L’estratto dell’intervista rilasciata da Carlo De Benedetti ad Alan Friedman, uscito sul «Corriere della sera» il 13 novembre, fornisce lo spunto per considerazioni che riguardano più aspetti dell’attualità politica.
In primo luogo, con l’intervista De Benedetti ha ufficializzato il suo voto a favore di Renzi alle primarie del PD del prossimo 8 dicembre. È un’inversione a U rispetto alle primarie dell’anno passato, quando lo stesso Ingegnere si pronunciò contro il sindaco di Firenze, preferendogli Bersani.
Al giornalista Friedman, spiega che ciò si deve a una migliore conoscenza di Renzi che non gli appare più un clone di Berlusconi, ma piuttosto la persona giusta per guidare il Paese in questo difficile momento.
C’è da dire che l’editore de L’Espresso-Repubblica motiva la sua scelta con la giovane età del candidato e la capacità di empatia, ma questa non è una qualità dirimente e tanto meno contiene in sé elementi rassicuranti, visto che anche il Cavaliere non ne era privo. Decisiva rimarrebbe dunque la condizione anagrafica: non è molto come piattaforma di partenza per un’azione politica.
Stando così le cose emergerebbe con tutta evidenza che l’appoggio debenedettiano non ha nulla a che vedere con l’adesione a una progettualità e tanto meno si preoccupa di definire i contenuti di un programma.
Da parte sua, lo stesso Renzi nelle ultime settimane ha fatto di tutto per sfumare i contorni del suo disegno politico: i tempi delle 100 cose da fare subito sono un pallido ricordo.
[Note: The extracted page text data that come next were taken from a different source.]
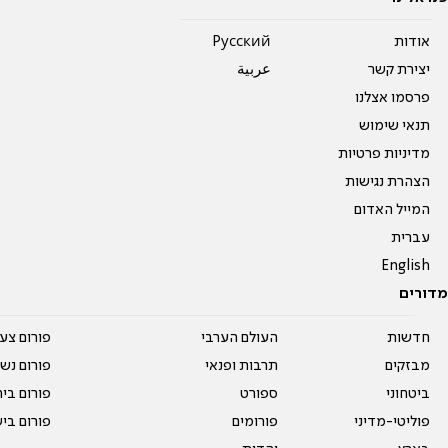
אודות
Pусский
יצירת קשר
عربية
פרסמו אצלנו
תנאי שימוש
מדיניות פרטיות
הצהרת נגישות
המייל האדום
עברית
English
מדורים
חדשות
העולם הערבי
פורום צע
מבזקים
תרבות ופנאי
פורום נשו
ביטחוני
ספורט
פורום בי
פוליטי-מדיני
פורומים
פורום בי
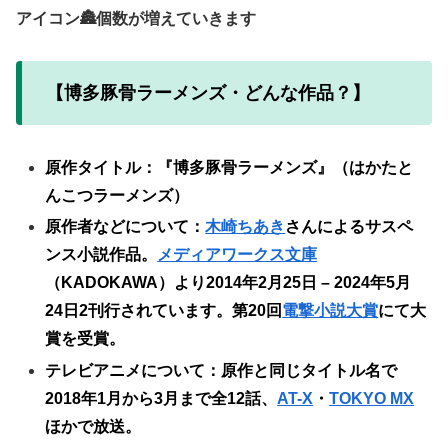
アイコン🏯個数が増えていきます
【博多豚骨ラーメンズ・どんな作品？】
原作タイトル：『博多豚骨ラーメンズ』（はかたと
んこつラーメンズ）
原作者などについて：
木崎ちあき
さんによるサスペ
ンス小説作品。
メディアワークス文庫
（KADOKAWA）より2014年2月25日 – 2024年5月
24日2刊行されています。第20回
電撃小説大賞
にて大
賞を受賞。
テレビアニメについて：原作と同じタイトル名で
2018年1月から3月まで全12話、
AT-X
・
TOKYO MX
ほかで放送。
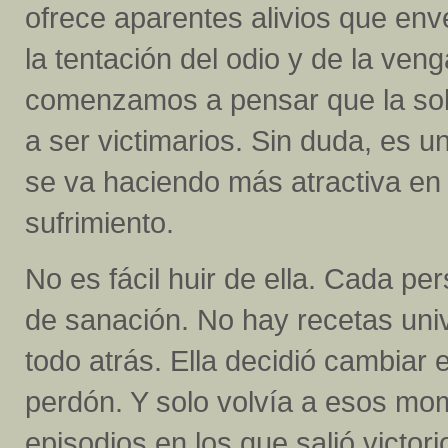
ofrece aparentes alivios que en
la tentación del odio y de la ven
comenzamos a pensar que la solu
a ser victimarios. Sin duda, es 
se va haciendo más atractiva en 
sufrimiento.
No es fácil huir de ella. Cada p
de sanación. No hay recetas unive
todo atrás. Ella decidió cambiar e
perdón. Y solo volvía a esos mo
episodios en los que salió victori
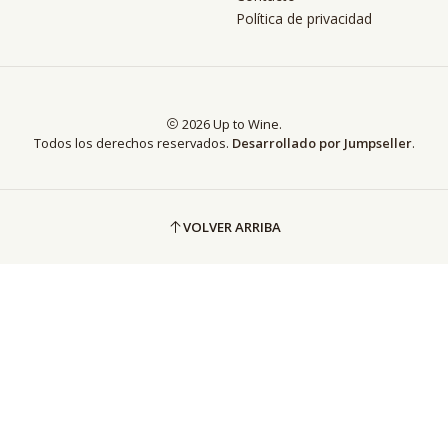
Política de privacidad
2026 Up to Wine.
Todos los derechos reservados.
Desarrollado por Jumpseller
.
VOLVER ARRIBA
Oggi sembra contare più di ogni altra cosa la creazione di un clima idoneo a garantirsi il sostegno proprio del polo informativo-editoriale che fa riferimento a De Benedetti.
Si realizza così una sorta di cortocircuito, per cui Renzi si fa sfuggente sul piano propositivo, trascurando del tutto la centralità della “questione liberale” all’interno della sinistra italiana, e in cambio si garantisce la copertura di chi è interessato prima di tutto al mantenimento dello status quo.
Ancora una volta, in questo modo il polo di centro-sinistra rinuncerebbe a farsi promotore di un cambiamento, accettando di farsi interlocutore privilegiato delle oligarchie dominanti. Di queste ultime, l’Ingegnere è componente essenziale e la sua preoccupazione fondamentale sta nell’assicurarsi le condizioni per continuare ad operare come sempre, ottenendo i massimi vantaggi con il minimo rischio, al riparo di una rete di sicurezza provvidenzialmente stesa dall’interno delle istituzioni statali.
Se, come tutto lascia presagire, Renzi si presterà a questo la conclusione è una sola: addio a ogni prospettiva di cambiamento.
Va aggiunto un corollario, che serve a chiarire ancor meglio il modo di pensare dell’editore di Repubblica. Alla domanda sulle morti per mesotelioma causati dall’amianto presente negli edifici dell’Olivetti, Carlo De Benedetti dichiara: «la colpa di questi morti è dell'epoca di Adriano (Olivetti). Non di Adriano, ma degli architetti che hanno lavorato per Adriano». Parla di “colpa”, quando nello stesso contesto precisa che l’uso dell’amianto è stato proibito dalla legge solo nel 1992, oltre trent’anni dopo la costruzione di quegli stabilimenti.
Il richiamo alla normativa del 1992 serve per scagionare se stesso dalle responsabilità, ma non gli “architetti” che hanno usato l’amianto? Puritani, giustizialisti e fanatici con gli altri, sempre indulgenti con se stessi: lo stesso caratteristico modo di rapportarsi coi fatti, che ritroviamo nelle pagine del suo giornale «la Repubblica». Che, non a caso, sulle inchieste di Ivrea relative all’amianto come pure su quelle delle centrali energetiche della Liguria, non scrive un rigo.